Com a publicação do projeto de decreto-lei que regula a transferência dos trabalhadores do Serviço de Estrangeiros e Fronteiras, inicia-se a fase formal do processo de negociação sindical

A reestruturação do SEF vai permitir que os inspetores permaneçam até dois anos nos postos de fronteira aérea e marítima, os quais vão passar para a responsabilidade da PSP e GNR, informou o Governo.

O Ministério da Administração Interna (MAI) divulgou ao final do dia que foi publicado o projeto de decreto-lei que regula a transferência dos trabalhadores do Serviço de Estrangeiros e Fronteiras (SEF) para a Polícia Judiciária (PJ), para o Instituto de Registos e Notariado (IRN) e para a futura Agência Portuguesa para as Migrações e Asilo (APMA).

Com esta publicação, inicia-se a fase formal do processo de negociação sindical, acrescenta o documento do MAI.

O processo será concluído com aprovação final em reunião de Conselho de Ministros.

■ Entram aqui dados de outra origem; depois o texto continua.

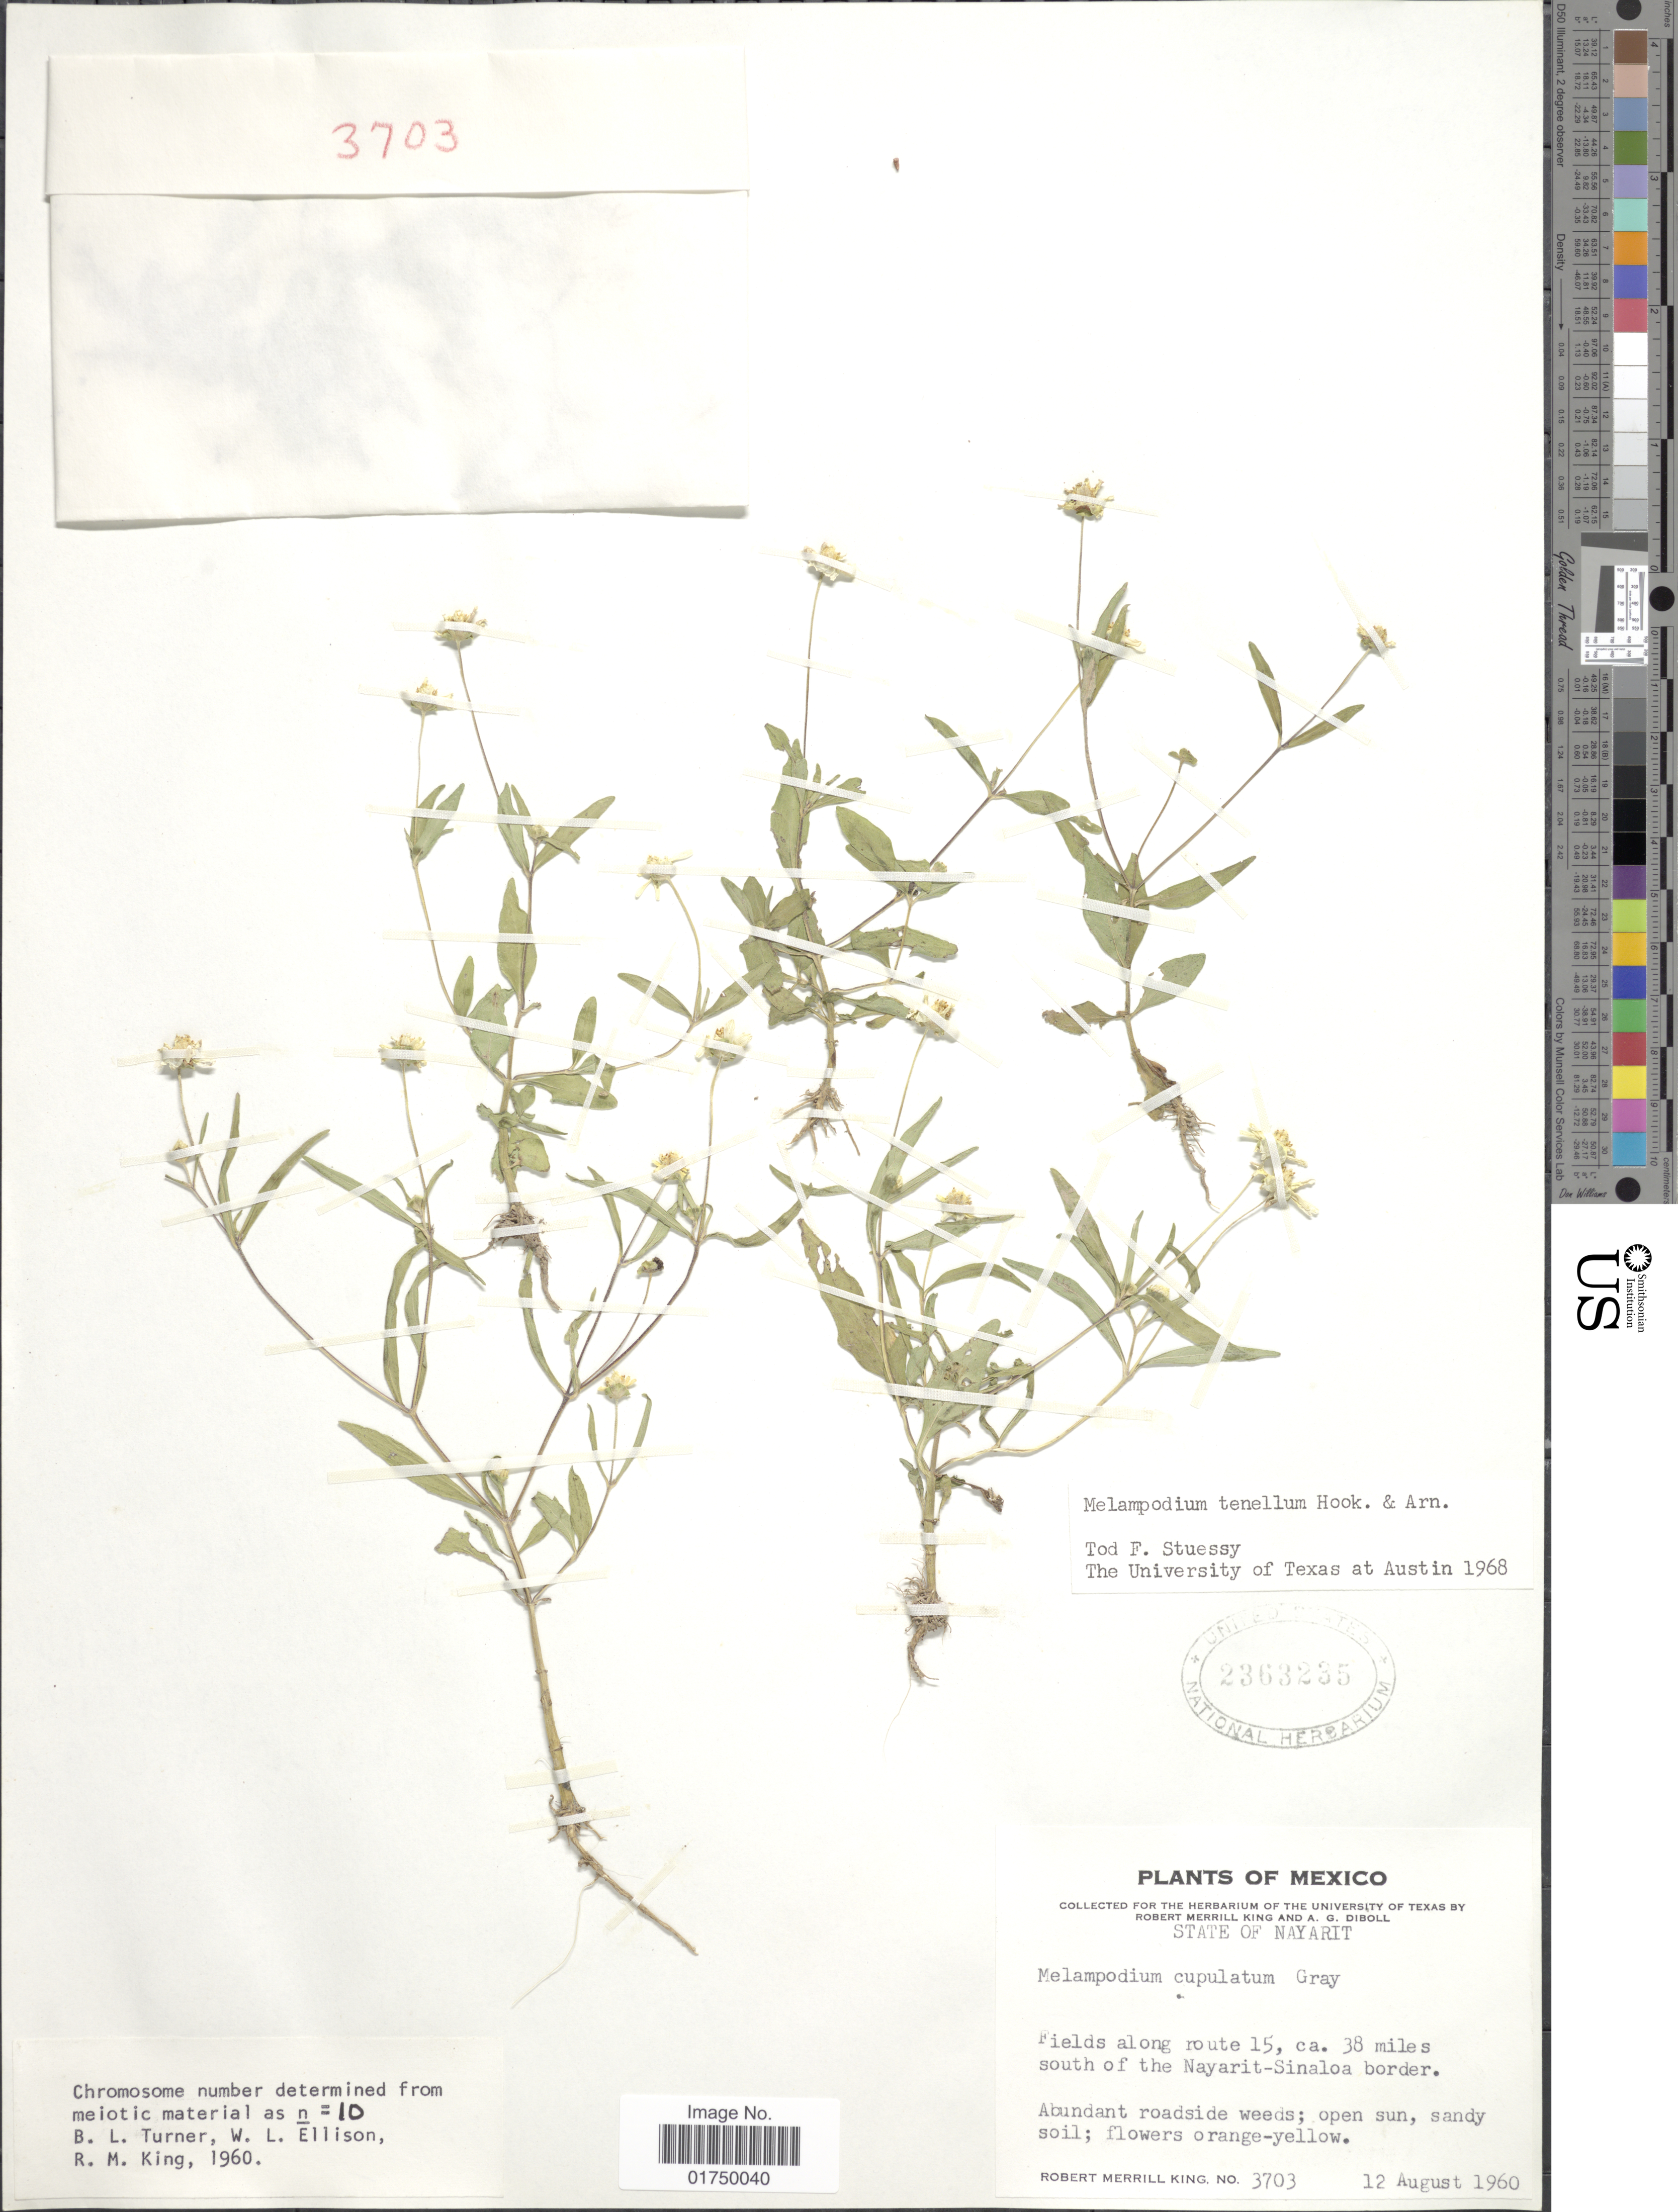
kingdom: Plantae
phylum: Tracheophyta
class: Magnoliopsida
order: Asterales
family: Asteraceae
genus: Melampodium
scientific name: Melampodium tenellum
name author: Hook. & Arn.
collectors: R. M. King & A. Diboll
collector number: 3703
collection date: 1960-08-12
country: Mexico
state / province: Nayarit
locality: State of Nayarit. Fields along route 15, ca. 38 miles south of the Nayarit-Sinaloa border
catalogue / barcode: US 2363235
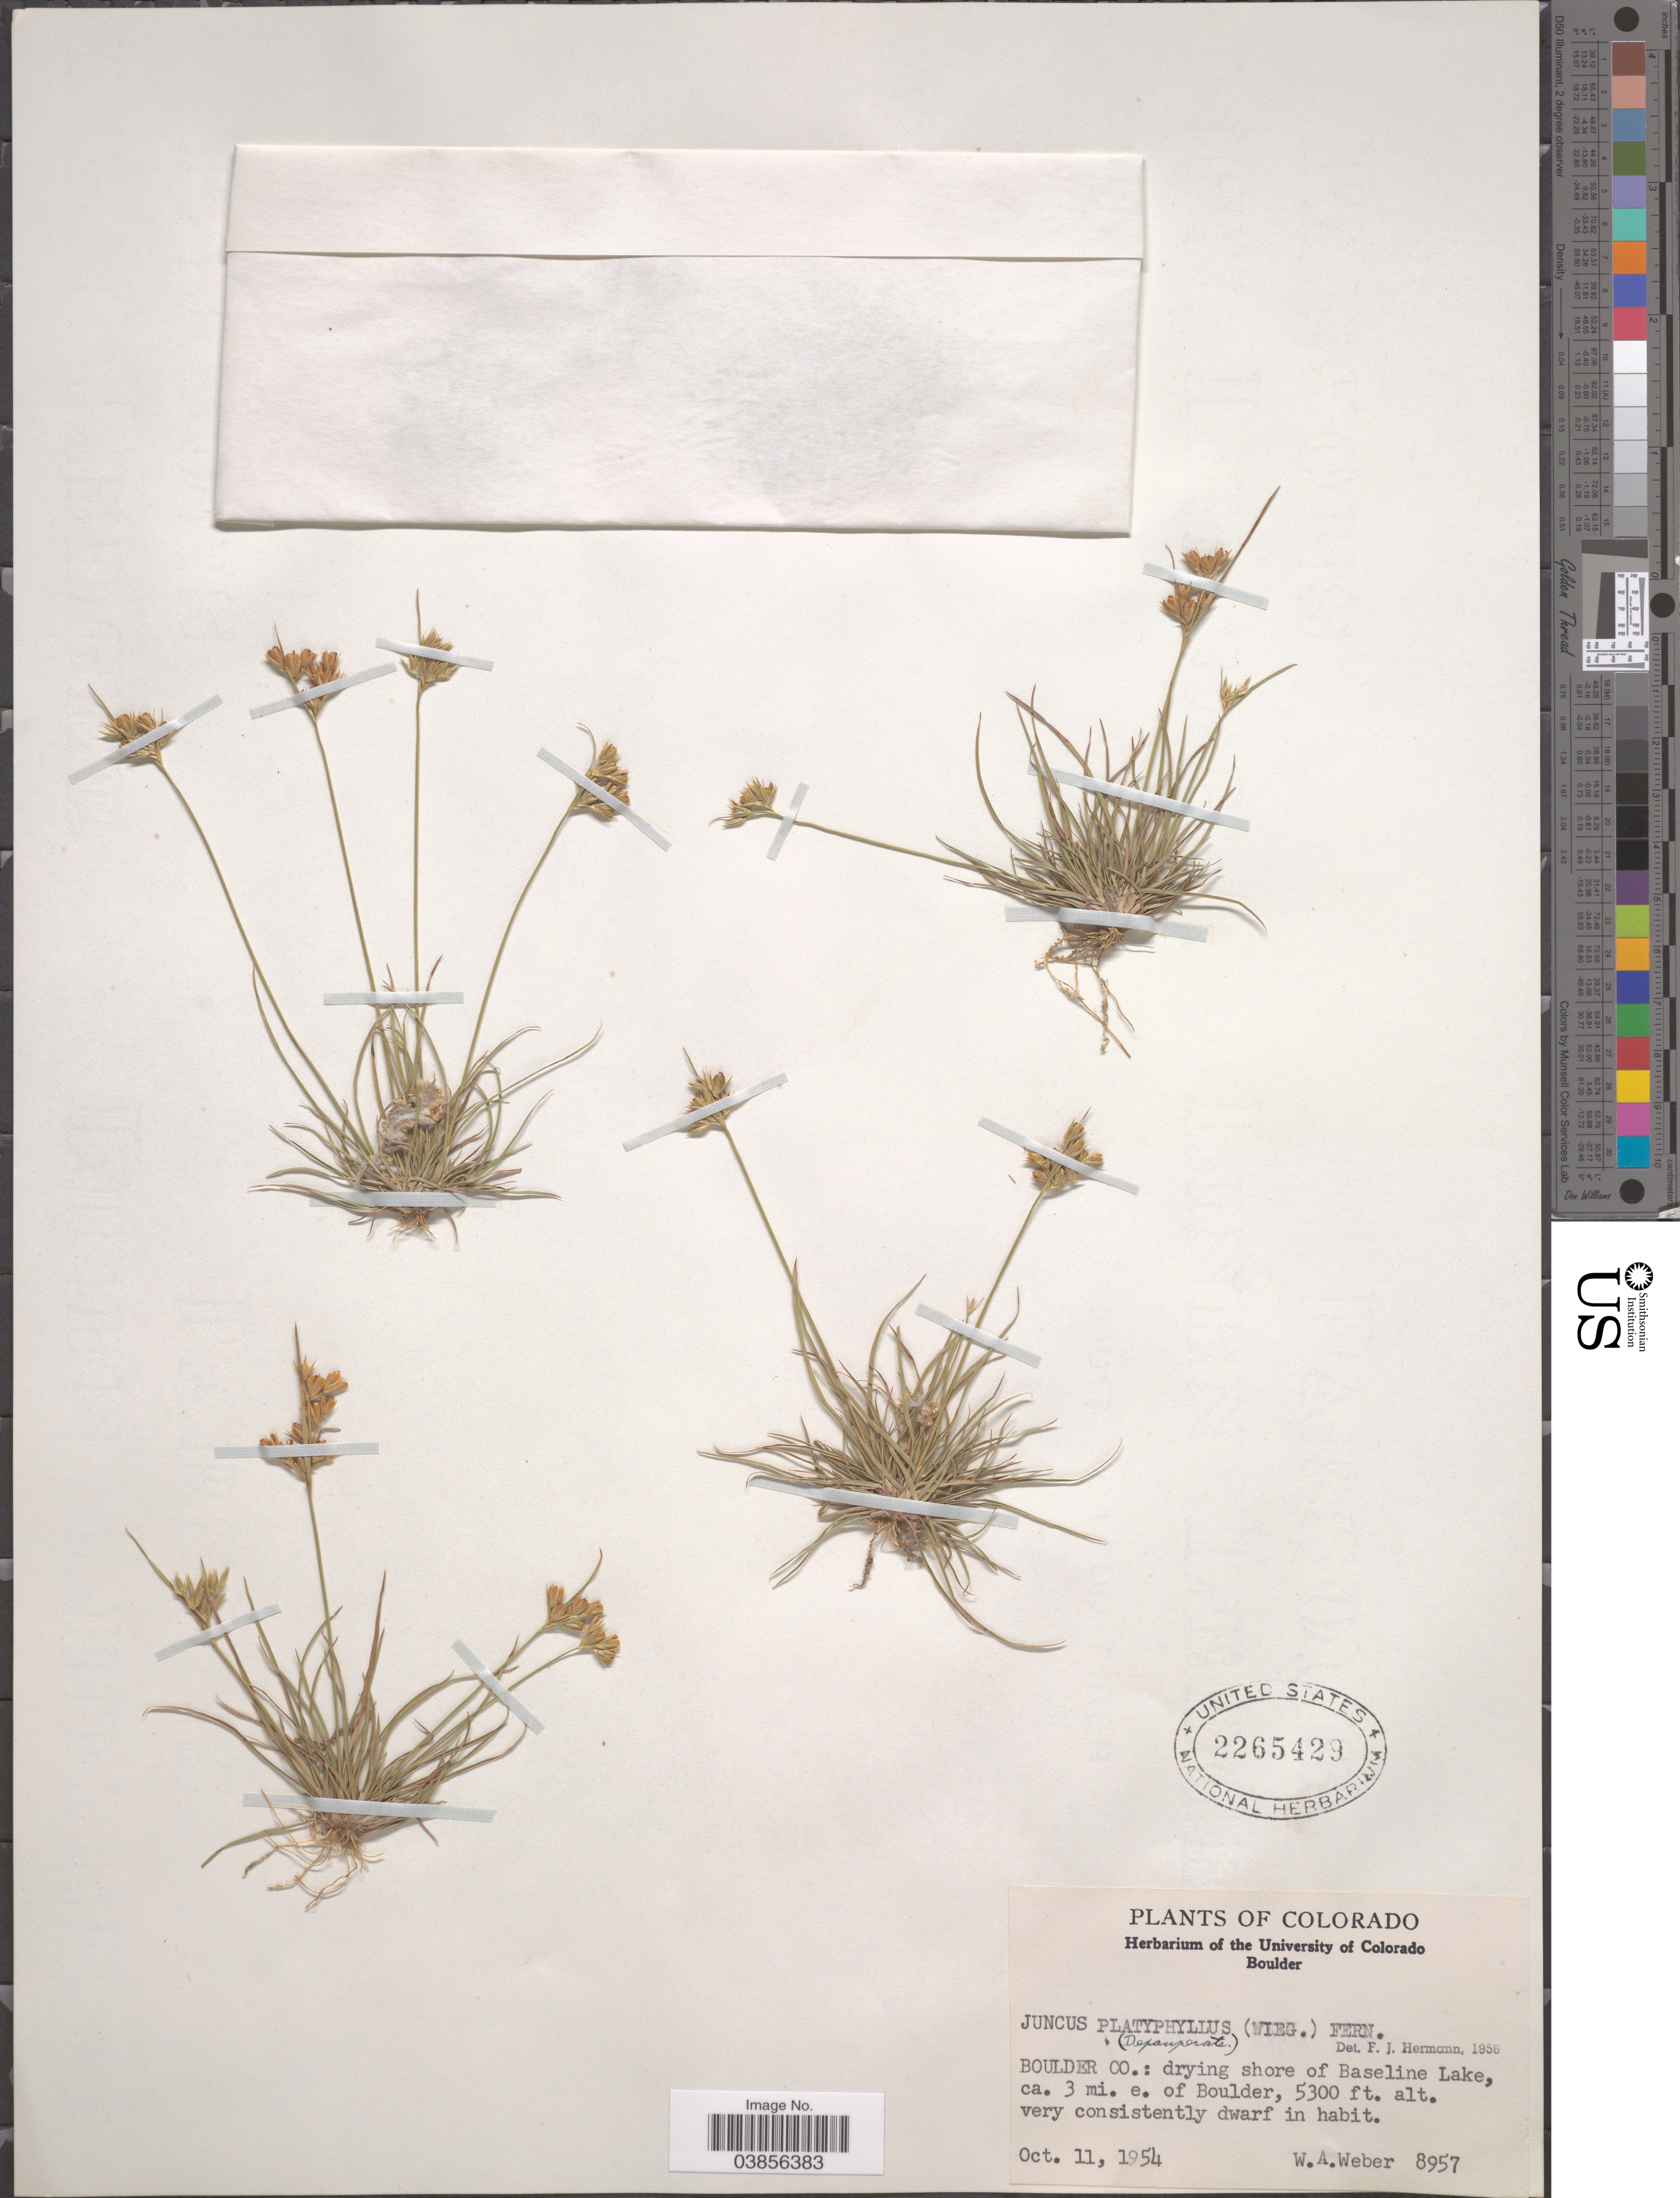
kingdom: Plantae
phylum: Tracheophyta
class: Liliopsida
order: Poales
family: Juncaceae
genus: Juncus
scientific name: Juncus platyphyllus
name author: (Wiegand) Fernald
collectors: W. A. Weber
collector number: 8957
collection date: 1954-10-11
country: United States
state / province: Colorado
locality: Boulder Co.: drying shore of Baseline Lake, ca. 3 mi. e. of Boulder.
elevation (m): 1615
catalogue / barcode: US 2265429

Na segunda-feira, os sindicatos do SEF reuniram-se com o Governo e indicaram que a aprovação deverá acontecer em 6 de abril.

Segundo o comunicado de hoje, “os inspetores do SEF permanecem até dois anos nos postos de fronteira”.

“O diploma prevê um regime de afetação funcional transitório que visa assegurar que os inspetores do SEF continuem a desempenhar funções nos postos de fronteira aérea e marítima durante um ano. Esse período é renovável por mais um ano, até ao limite de 75% do total de efetivos destacados no 1.º ano. Acresce que os inspetores continuarão a dar formação aos elementos da GNR e da PSP em controlo de fronteiras”, adianta.

“O pessoal que estiver em exercício de funções na GNR e na PSP terá direito à remuneração de origem e à contagem do tempo de serviço prestado nesse regime de afetação”, acrescenta o documento.

Com o novo diploma, segundo o Governo, “os inspetores do SEF transitam para a carreira especial de investigação criminal da PJ e os funcionários da carreira de vigilância e segurança são integrados na carreira especial de segurança da PJ”.

O MAI especifica que “a carreira de investigação e fiscalização do SEF integra atualmente cerca de 900 inspetores em efetividade de funções e uma centena na situação de disponibilidade [aposentação]”.

Os trabalhadores das carreiras gerais e de informática deverão ser distribuídos entre o IRN e a APMA.

Os funcionários integrados na carreira de vigilância e segurança do SEF transitam para a carreira especial de segurança da PJ.

Para o MAI, “o controlo das fronteiras nacionais fica reforçado com estas medidas, porque no final deste mês estarão formados 496 elementos da GNR e da PSP para essa missão”.

Até ao verão, o Governo prevê que o número total de elementos das forças de segurança habilitados com o curso de controlo de fronteiras ultrapasse os 530 efetivos.

O Governo refere ainda que na elaboração deste projeto de decreto-lei inscreveu as garantias dadas aos sindicatos em matéria de proteção dos direitos laborais e de progressão das carreiras.

A reestruturação do SEF foi decidida pelo anterior Governo e aprovada na Assembleia da República em novembro de 2021, tendo já sido adiada por duas vezes.